Parvenu au bout de la place, Jean Escuyot tourna à gauche
pour retrouver la vieille maison qu'il avait acquise depuis longtemps et où il donnait
asile à Méniquette et sa maman en les secourant de mille manières. Sans doute
avaient-elles déjà terminé leur frugal repas. Ce ne serait que demain qu'il
pourrait faire manger à la petite infirme les écrevisses, grouillantes encore
dans la musette, et qu'il accommoderait au vin blanc avec beaucoup de poivre et
de laurier. En vue de la cuisson de ces bêtes, qui ne pouvaient attendre, il
enverrait acheter tout à l'heure chez Brondou une bouteille de vin
d'Ozon-Lanespède.
Il y avait un parterre qui dépendait de sa demeure, bien
qu'il en fût séparé par la rue. Suivant les saisons, on y admirait les cloches
rouges des bignonias, bleues des paulownias, et les longs cigares des catalpas.
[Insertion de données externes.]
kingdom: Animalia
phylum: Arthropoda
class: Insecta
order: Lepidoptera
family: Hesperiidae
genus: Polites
Ces fruits, obliquement dirigés vers le sol, simulaient une grosse averse
espacée.
Jean Escuyot n'était plus qu'à trente mètres du seuil
devant lequel il distinguait deux ombres : celle du bon chien Mouffetard
et celle d'une petite fille. Il crut tout d'abord que celle-ci était la nièce
du curé, son voisin. Elle se tenait debout et le chien assis se laissait
caresser par elle. Il se rapprocha, se demandant s'il était le jouet d'un
songe. Cette enfant était Méniquette. Elle le reconnut. Elle fit, à sa
rencontre, quelques pas, avec toute l'aisance légère d'une petite fille bien
portante.
— Toi ? lui dit-il.
Et Méniquette répondit :
— Bonjour, Janot.
C'est ainsi qu'elle appelait tendrement le vieillard.
— Toi ? répéta-t-il.
— Oui, moi.
— Quoi, tu marches ?
— Oui.
— Tu ne souffres plus ?
— Non, parce que j'ai rêvé.
— Qu'as-tu rêvé ?
— J'ai rêvé, hier, qu'il fallait que l'on me sorte du
plâtre, et maman a décousu l'appareil avec un sécateur.